Much of his time was spent working with the D’Angelo Law Library and research assistants to unearth material about the book’s many interesting examples. In the focal point chapters, he talks about the federal statute that states rules for respecting the American flag, the Lieber code promulgated by the Union in the Civil War, and the court in medieval Iceland that issued judgments for several centuries without any executive officials, such as police, to enforce them. All those legal pronouncements created a focal point for people who wanted to, respectively, show respect to the flag, cooperate with an enemy over certain aspects of war, and resolve disputes, he explained.
For the idea of law as information, McAdams writes about the unwanted expressive effects of drug legalization, which signals that drugs are more popular and less dangerous than they actually are. He claims that the real issue in the public controversy over Florida’s Stand Your Ground law (made famous after the killing of Trayvon Martin) were with the law’s informational effects, more than anything else.
McAdams also argues that the law’s expressive influence over behavior (through information on public attitudes) helps to explain why we should interpret the First Amendment’s Establishment Clause to prohibit the government from endorsing religion.
McAdams hopes that the combination of theories and practical examples will appeal to other law professors, political scientists, and lawyers interested in theory.
He found it challenging to move beyond the fields of criminal law and procedure. “I wrote a lot about topics outside my primary expertise: the fields of constitutional law, international law, customary law, property, and a host of smaller regulations about traffic and smoking.
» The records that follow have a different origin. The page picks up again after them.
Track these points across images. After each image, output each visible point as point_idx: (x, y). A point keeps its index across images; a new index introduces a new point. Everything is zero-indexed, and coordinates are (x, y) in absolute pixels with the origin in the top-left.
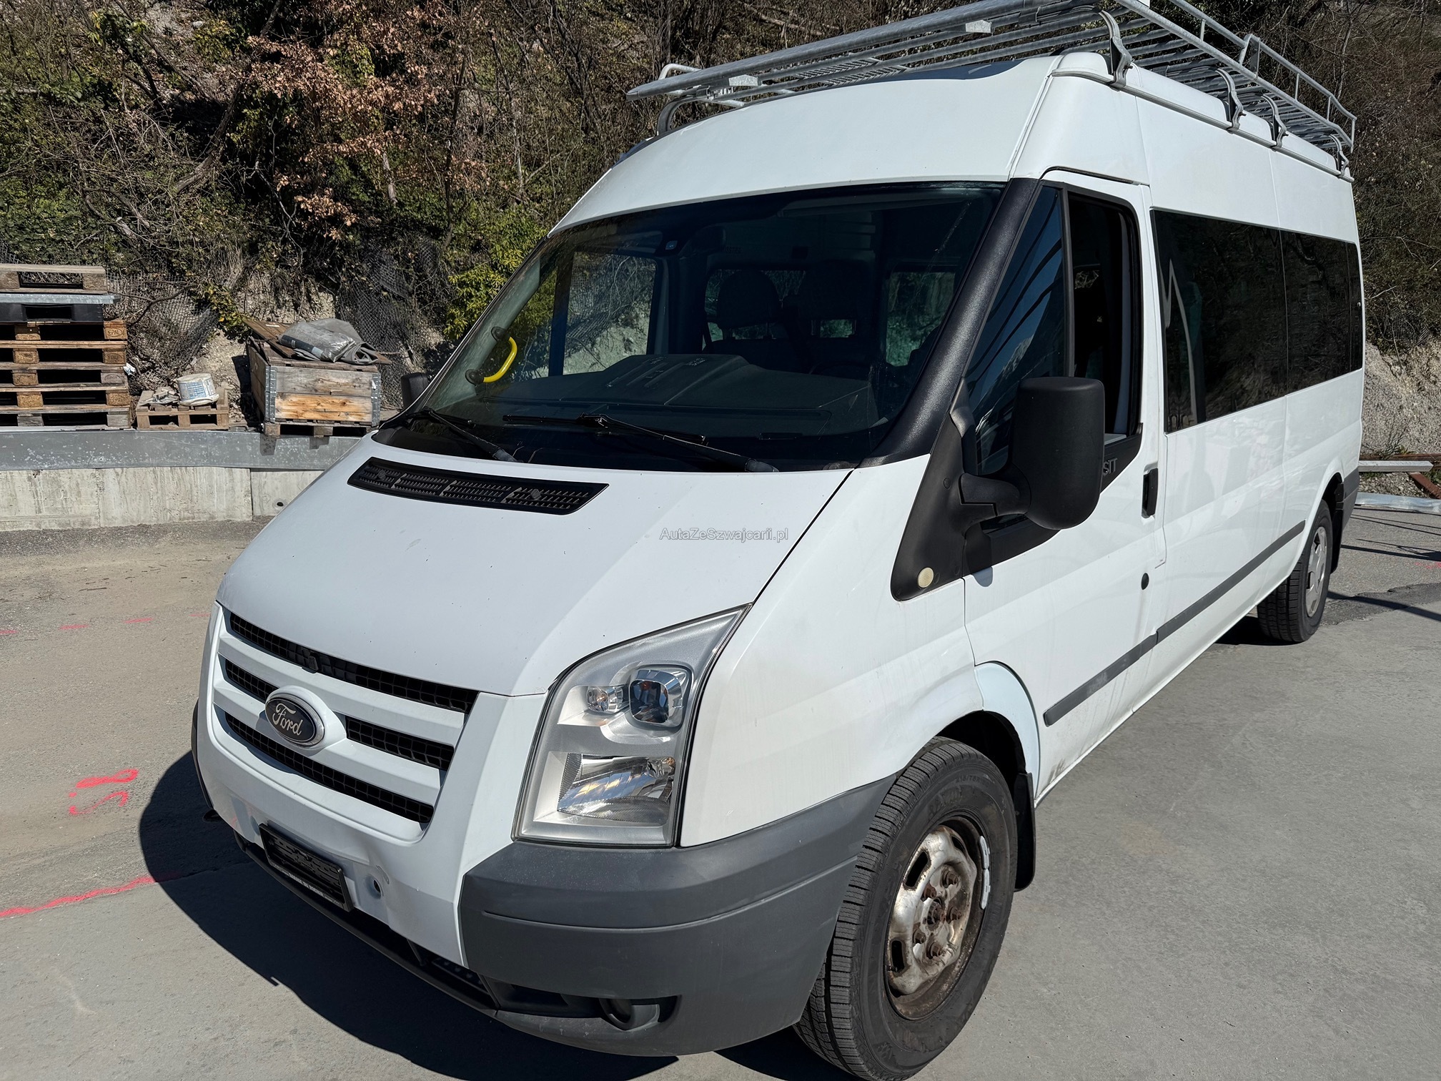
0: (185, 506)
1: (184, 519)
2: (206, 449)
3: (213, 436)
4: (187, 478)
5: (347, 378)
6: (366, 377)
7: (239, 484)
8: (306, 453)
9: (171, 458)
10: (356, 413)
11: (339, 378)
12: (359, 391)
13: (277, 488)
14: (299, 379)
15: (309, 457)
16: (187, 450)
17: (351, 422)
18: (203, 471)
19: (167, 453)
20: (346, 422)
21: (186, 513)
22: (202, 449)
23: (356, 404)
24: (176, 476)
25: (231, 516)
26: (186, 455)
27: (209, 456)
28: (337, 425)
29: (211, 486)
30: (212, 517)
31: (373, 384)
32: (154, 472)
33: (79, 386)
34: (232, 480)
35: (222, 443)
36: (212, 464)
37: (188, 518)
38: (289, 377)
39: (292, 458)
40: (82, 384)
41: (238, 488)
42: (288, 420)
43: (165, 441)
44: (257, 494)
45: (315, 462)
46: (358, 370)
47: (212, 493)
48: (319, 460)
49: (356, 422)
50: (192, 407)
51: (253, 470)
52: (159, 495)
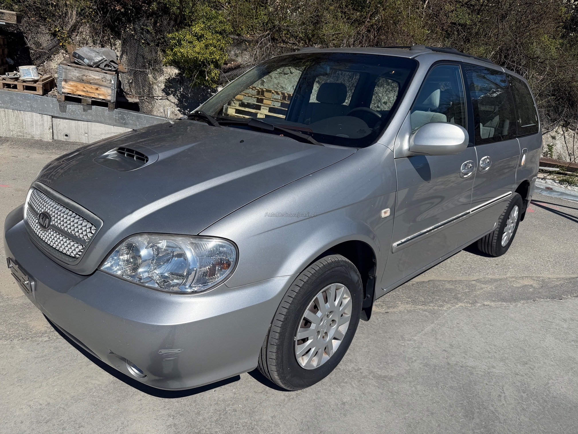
0: (19, 130)
1: (19, 136)
2: (30, 103)
3: (33, 97)
4: (21, 116)
5: (99, 76)
6: (108, 77)
7: (46, 123)
8: (79, 112)
9: (13, 105)
10: (103, 95)
11: (95, 75)
12: (105, 84)
13: (65, 127)
14: (74, 73)
15: (81, 114)
16: (21, 102)
17: (100, 99)
18: (29, 114)
19: (11, 102)
20: (98, 99)
21: (20, 133)
22: (28, 103)
23: (103, 90)
24: (15, 114)
25: (42, 138)
26: (20, 105)
27: (31, 107)
28: (93, 99)
29: (32, 122)
30: (33, 137)
31: (112, 81)
32: (4, 111)
34: (43, 120)
35: (38, 101)
36: (32, 111)
37: (21, 136)
38: (69, 72)
39: (72, 113)
41: (45, 125)
42: (68, 94)
43: (10, 97)
44: (55, 129)
45: (84, 117)
46: (105, 73)
47: (33, 125)
48: (85, 116)
49: (103, 99)
50: (24, 81)
51: (53, 117)
52: (7, 123)
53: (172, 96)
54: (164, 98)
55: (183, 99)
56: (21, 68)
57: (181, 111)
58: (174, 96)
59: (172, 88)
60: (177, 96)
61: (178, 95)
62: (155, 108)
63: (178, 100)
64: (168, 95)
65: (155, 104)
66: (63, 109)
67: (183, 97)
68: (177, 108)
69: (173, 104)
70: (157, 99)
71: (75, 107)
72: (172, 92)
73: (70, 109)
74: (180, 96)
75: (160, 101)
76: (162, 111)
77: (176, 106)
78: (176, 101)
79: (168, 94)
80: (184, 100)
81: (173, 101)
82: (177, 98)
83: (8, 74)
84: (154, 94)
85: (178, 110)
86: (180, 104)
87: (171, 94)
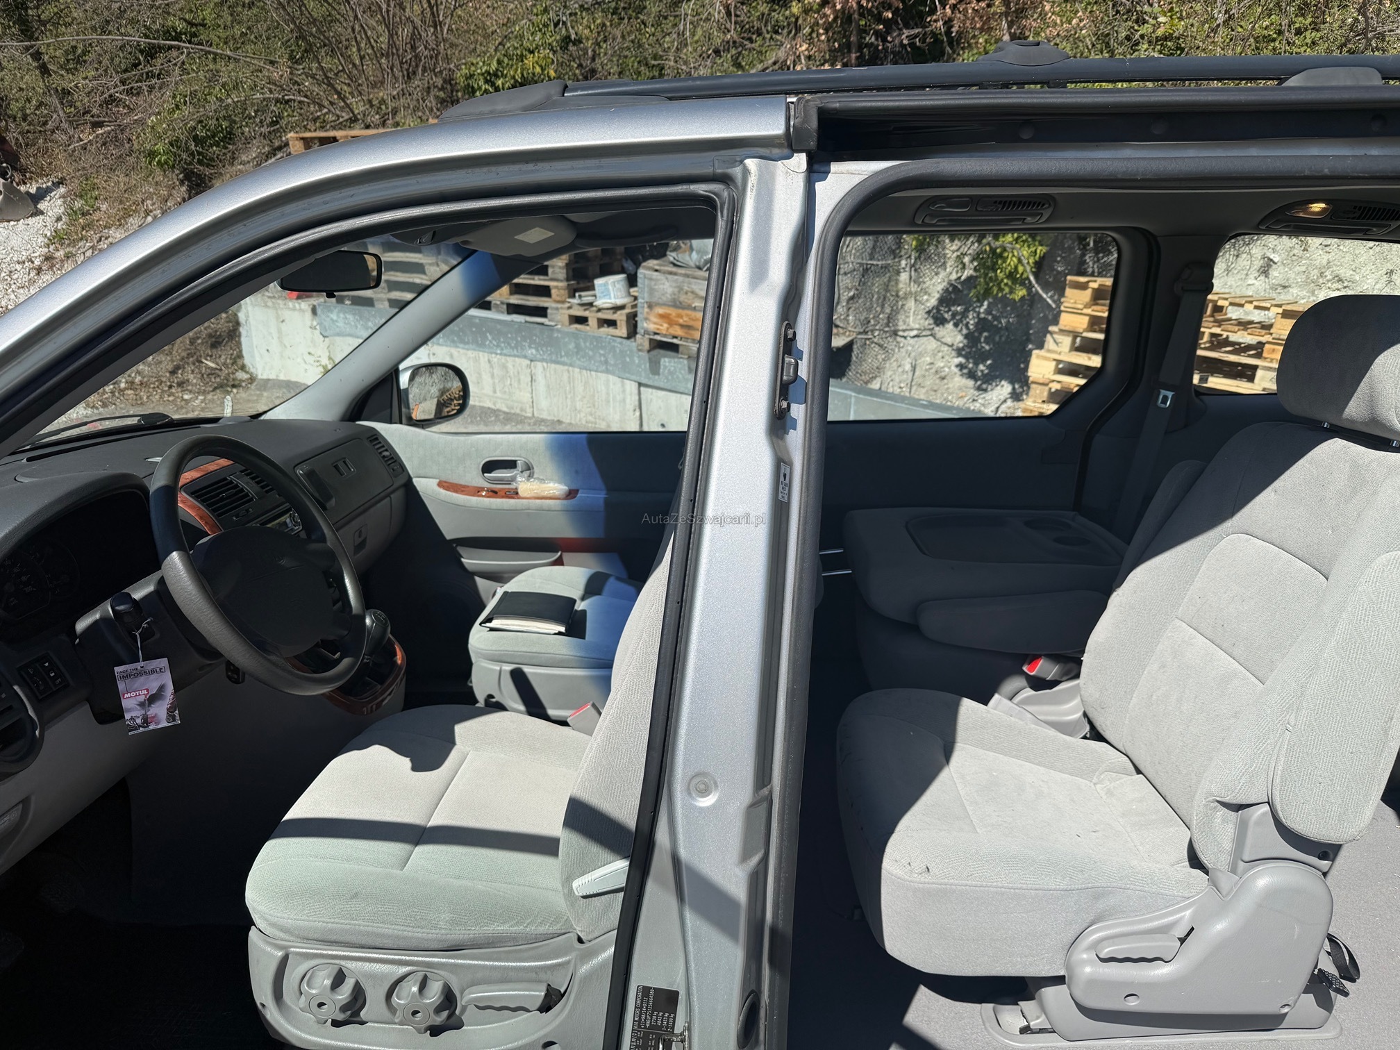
2: (604, 355)
4: (591, 382)
7: (629, 397)
9: (579, 360)
13: (660, 408)
14: (665, 287)
16: (591, 353)
18: (603, 376)
19: (577, 353)
22: (601, 355)
24: (583, 378)
26: (590, 359)
29: (608, 394)
32: (569, 372)
33: (533, 279)
34: (624, 391)
36: (607, 371)
37: (592, 423)
38: (655, 285)
39: (670, 376)
40: (536, 277)
41: (628, 401)
42: (655, 334)
43: (576, 341)
44: (645, 410)
47: (609, 402)
50: (599, 310)
51: (640, 385)
52: (572, 394)
53: (950, 326)
54: (924, 333)
55: (981, 334)
56: (598, 282)
57: (966, 367)
58: (956, 325)
59: (959, 305)
60: (967, 325)
61: (968, 323)
62: (892, 360)
63: (966, 337)
64: (938, 325)
65: (897, 350)
66: (655, 368)
67: (982, 328)
68: (958, 357)
69: (946, 348)
70: (905, 337)
71: (675, 362)
72: (954, 316)
73: (665, 367)
74: (976, 325)
75: (912, 341)
76: (908, 367)
77: (954, 354)
78: (960, 338)
79: (940, 321)
80: (986, 337)
81: (949, 340)
82: (965, 331)
83: (580, 296)
84: (901, 323)
85: (957, 366)
86: (971, 347)
87: (949, 322)
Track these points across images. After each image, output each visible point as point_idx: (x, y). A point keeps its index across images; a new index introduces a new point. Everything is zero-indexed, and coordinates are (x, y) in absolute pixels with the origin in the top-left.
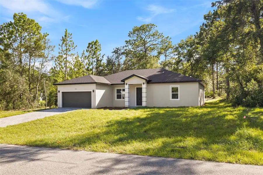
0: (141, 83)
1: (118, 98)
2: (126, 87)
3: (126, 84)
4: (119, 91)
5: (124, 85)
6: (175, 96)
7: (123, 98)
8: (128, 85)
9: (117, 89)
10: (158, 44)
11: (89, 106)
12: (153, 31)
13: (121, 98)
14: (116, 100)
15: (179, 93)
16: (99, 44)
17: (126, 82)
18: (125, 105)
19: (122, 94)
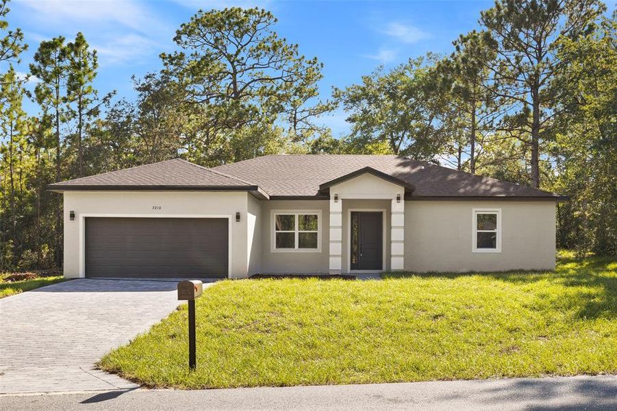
0: (389, 198)
1: (279, 245)
2: (336, 207)
3: (336, 198)
6: (487, 241)
7: (300, 245)
8: (340, 202)
9: (278, 216)
10: (281, 78)
12: (262, 34)
13: (293, 246)
14: (272, 251)
15: (499, 231)
16: (90, 50)
17: (333, 191)
18: (331, 268)
19: (297, 232)
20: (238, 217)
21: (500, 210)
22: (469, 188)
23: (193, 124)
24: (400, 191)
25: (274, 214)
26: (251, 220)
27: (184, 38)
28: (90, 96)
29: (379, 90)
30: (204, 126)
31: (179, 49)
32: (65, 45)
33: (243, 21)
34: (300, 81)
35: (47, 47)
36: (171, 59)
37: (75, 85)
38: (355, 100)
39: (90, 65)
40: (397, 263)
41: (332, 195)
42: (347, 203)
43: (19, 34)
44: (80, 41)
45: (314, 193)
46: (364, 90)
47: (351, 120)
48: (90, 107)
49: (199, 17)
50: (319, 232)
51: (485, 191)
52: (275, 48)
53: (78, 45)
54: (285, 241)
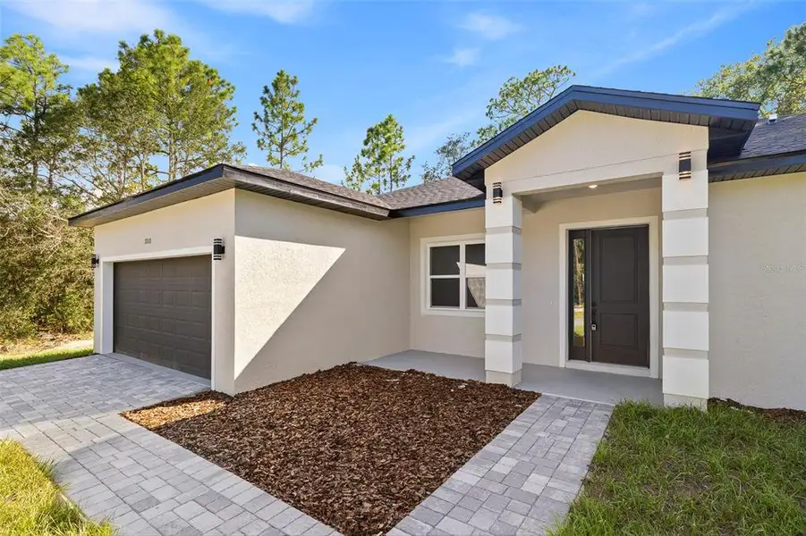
1: (436, 302)
2: (500, 214)
4: (444, 258)
5: (480, 202)
7: (471, 303)
8: (508, 201)
9: (434, 250)
14: (425, 313)
17: (492, 177)
18: (487, 366)
19: (462, 276)
20: (221, 249)
25: (426, 248)
41: (489, 188)
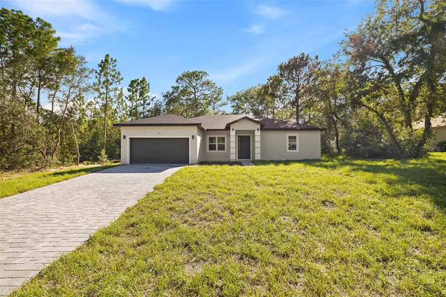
0: (254, 129)
1: (210, 149)
2: (233, 133)
3: (233, 130)
6: (293, 147)
7: (218, 149)
8: (234, 131)
10: (210, 94)
11: (185, 161)
12: (204, 79)
13: (216, 150)
14: (207, 152)
15: (297, 143)
16: (147, 83)
17: (232, 127)
18: (231, 159)
19: (217, 144)
20: (193, 137)
21: (298, 134)
22: (284, 126)
23: (182, 109)
24: (259, 126)
25: (208, 137)
26: (199, 139)
27: (179, 81)
28: (147, 98)
29: (242, 96)
30: (186, 110)
31: (177, 85)
32: (139, 81)
33: (198, 75)
34: (216, 95)
35: (133, 82)
36: (175, 88)
37: (141, 94)
38: (234, 100)
39: (147, 88)
40: (258, 157)
41: (231, 129)
42: (237, 132)
43: (119, 73)
44: (144, 79)
45: (224, 128)
46: (237, 96)
47: (233, 107)
48: (147, 102)
49: (184, 74)
50: (226, 144)
51: (291, 127)
52: (208, 84)
53: (143, 81)
54: (212, 148)
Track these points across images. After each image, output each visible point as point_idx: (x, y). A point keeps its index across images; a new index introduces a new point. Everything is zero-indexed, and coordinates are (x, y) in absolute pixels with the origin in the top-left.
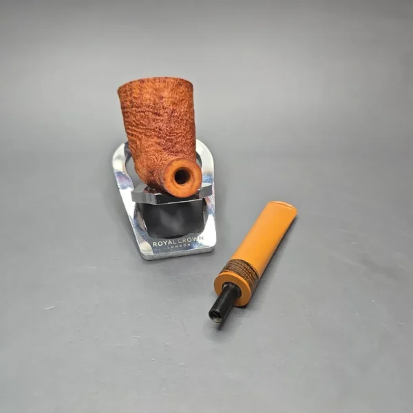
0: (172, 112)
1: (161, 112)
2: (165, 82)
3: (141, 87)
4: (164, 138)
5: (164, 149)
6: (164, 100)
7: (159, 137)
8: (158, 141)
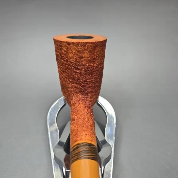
0: (88, 68)
1: (80, 68)
2: (85, 46)
3: (68, 48)
4: (80, 85)
5: (79, 91)
6: (83, 59)
7: (77, 83)
8: (77, 86)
I discuss game theory, social movements, and histories of dispute-resolution mechanisms,” he said. “Next time, I’ll pick a narrower topic, one that I can complete in less time. Ideally, something where I can fully understand the scope of the topic before I write the book.”
Luckily, Harvard University Press didn’t mind the wait. “Harvard completely left me alone. I guess they’re used to the fact some people take a very long time. They really didn’t bother me, which kind of surprised me.”
His last step was to write a chapter on normative implications of his theories and how they can be used when making policy. Law professors always want a chapter like that, he said.
Finally, on December 22, 2012, McAdams submitted his completed manuscript. After that, the press gave the manuscript to two anonymous reviewers, who came back after about six months with extensive comments. McAdams had to then resubmit the manuscript explaining all the changes he made or why he rejected suggested changes, which ended up being a 35-page document in addition to the manuscript. That version was sent in on September 3, 2013, and editing began in January of this year.
McAdams received Harvard’s first edit in late May and returned his edited manuscript in June. He saw page proofs in July, approved them and made minor changes, and now he waits for the big day: January 12, 2015.
“Maybe it sounds egotistical, but I really like sitting down and reading the whole thing,” McAdams said. “I printed it out, double-sided, and it’s kind of a hefty thing, and it was like, yeah, this is a book, finally.”
He doesn’t know when or on what he’ll write that next book yet. Now he knows firsthand that the process is very rewarding, but rarely easy. “Of course, my favorite part of writing the book was finishing it.”